Stored data entries:
* * *

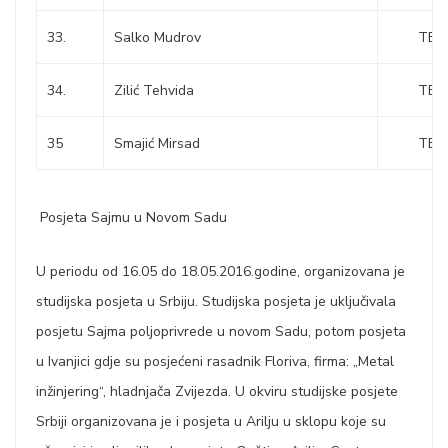
33.
Salko Mudrov
TEŠ
34.
Zilić Tehvida
TEŠ
35
Smajić Mirsad
TEŠ
Posjeta Sajmu u Novom Sadu
U periodu od 16.05 do 18.05.2016.godine, organizovana je
studijska posjeta u Srbiju. Studijska posjeta je uključivala
posjetu Sajma poljoprivrede u novom Sadu, potom posjeta
u Ivanjici gdje su posjećeni rasadnik Floriva, firma: „Metal
inžinjering“, hladnjača Zvijezda. U okviru studijske posjete
Srbiji organizovana je i posjeta u Arilju u sklopu koje su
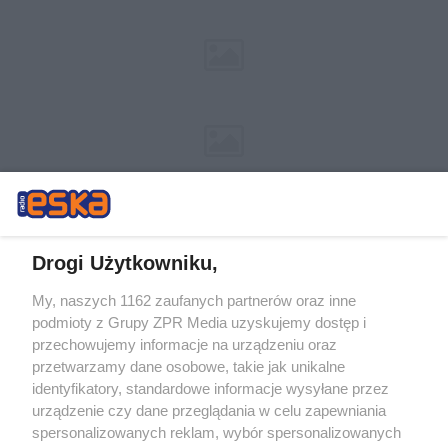
Drogi Użytkowniku,
My, naszych 1162 zaufanych partnerów oraz inne
Żaden utwór zamieszczony w serwisie nie może być powielany i
podmioty z Grupy ZPR Media uzyskujemy dostęp i
rozpowszechniany lub dalej rozpowszechniany w jakikolwiek sposób (w
tym także elektroniczny lub mechaniczny) na jakimkolwiek polu
przechowujemy informacje na urządzeniu oraz
eksploatacji w jakiejkolwiek formie, włącznie z umieszczaniem w
przetwarzamy dane osobowe, takie jak unikalne
Internecie bez pisemnej zgody właściciela praw. Jakiekolwiek użycie lub
identyfikatory, standardowe informacje wysyłane przez
wykorzystanie utworów w całości lub w części z naruszeniem prawa,
tzn. bez właściwej zgody, jest zabronione pod groźbą kary i może być
urządzenie czy dane przeglądania w celu zapewniania
ścigane prawnie.
spersonalizowanych reklam, wybór spersonalizowanych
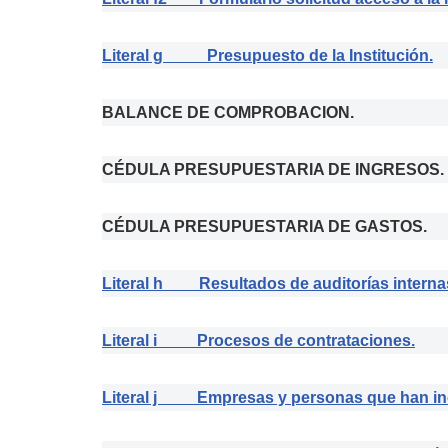
Literal g Presupuesto de la Institución.
BALANCE DE COMPROBACION.
CÉDULA PRESUPUESTARIA DE INGRESOS.
CÉDULA PRESUPUESTARIA DE GASTOS.
Literal h Resultados de auditorías interna
Literal i Procesos de contrataciones.
Literal j Empresas y personas que han inc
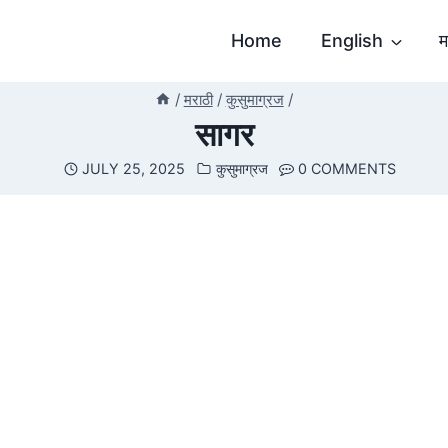
Home
English
म
/
मराठी
/
कुसुमाग्रज
/
सागर
JULY 25, 2025
कुसुमाग्रज
0 COMMENTS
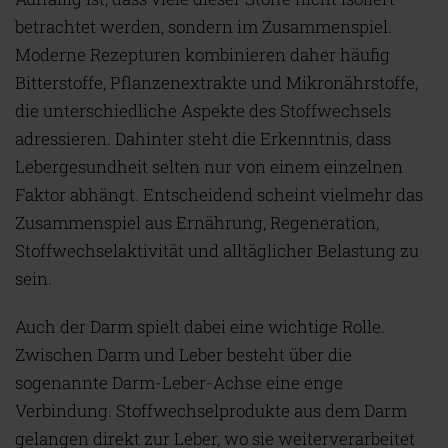
betrachtet werden, sondern im Zusammenspiel.
Moderne Rezepturen kombinieren daher häufig
Bitterstoffe, Pflanzenextrakte und Mikronährstoffe,
die unterschiedliche Aspekte des Stoffwechsels
adressieren. Dahinter steht die Erkenntnis, dass
Lebergesundheit selten nur von einem einzelnen
Faktor abhängt. Entscheidend scheint vielmehr das
Zusammenspiel aus Ernährung, Regeneration,
Stoffwechselaktivität und alltäglicher Belastung zu
sein.
Auch der Darm spielt dabei eine wichtige Rolle.
Zwischen Darm und Leber besteht über die
sogenannte Darm-Leber-Achse eine enge
Verbindung. Stoffwechselprodukte aus dem Darm
gelangen direkt zur Leber, wo sie weiterverarbeitet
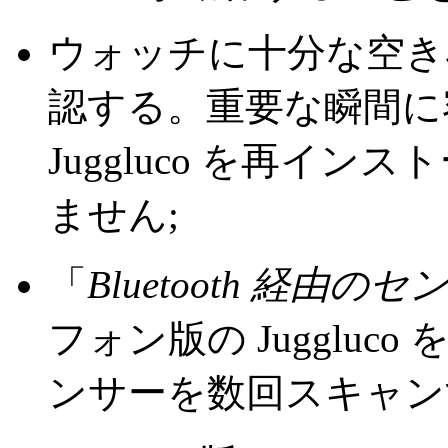
ウォッチに十分な空き容
認する。重要な瞬間に
Juggluco を再イ
ません;
「
Bluetooth 経由の
フォン版の Jugglu
ンサーを数回スキャン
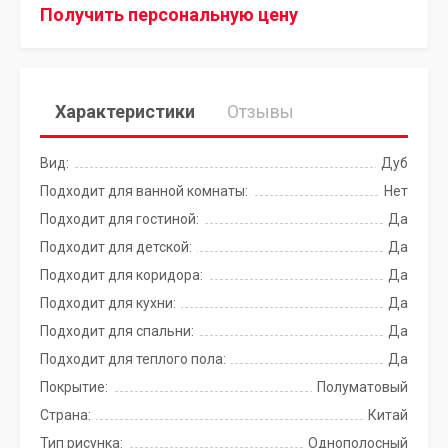
Получить персональную цену
Характеристики
Отзывы
Вид:
Дуб
Подходит для ванной комнаты:
Нет
Подходит для гостиной:
Да
Подходит для детской:
Да
Подходит для коридора:
Да
Подходит для кухни:
Да
Подходит для спальни:
Да
Подходит для теплого пола:
Да
Покрытие:
Полуматовый
Страна:
Китай
Тип рисунка:
Однополосный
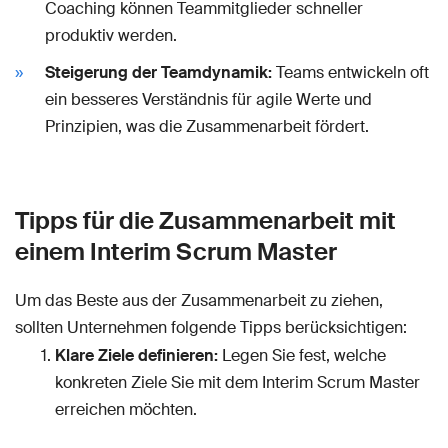
Coaching können Teammitglieder schneller
produktiv werden.
Steigerung der Teamdynamik:
Teams entwickeln oft
ein besseres Verständnis für agile Werte und
Prinzipien, was die Zusammenarbeit fördert.
Tipps für die Zusammenarbeit mit
einem Interim Scrum Master
Um das Beste aus der Zusammenarbeit zu ziehen,
sollten Unternehmen folgende Tipps berücksichtigen:
Klare Ziele definieren:
Legen Sie fest, welche
konkreten Ziele Sie mit dem Interim Scrum Master
erreichen möchten.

* * *

WHAT TO PRODUCE →
Pull out every line of the entries that includes the word "Scrum".

RESPONSE TO THE TASK →
einem Interim Scrum Master
konkreten Ziele Sie mit dem Interim Scrum Master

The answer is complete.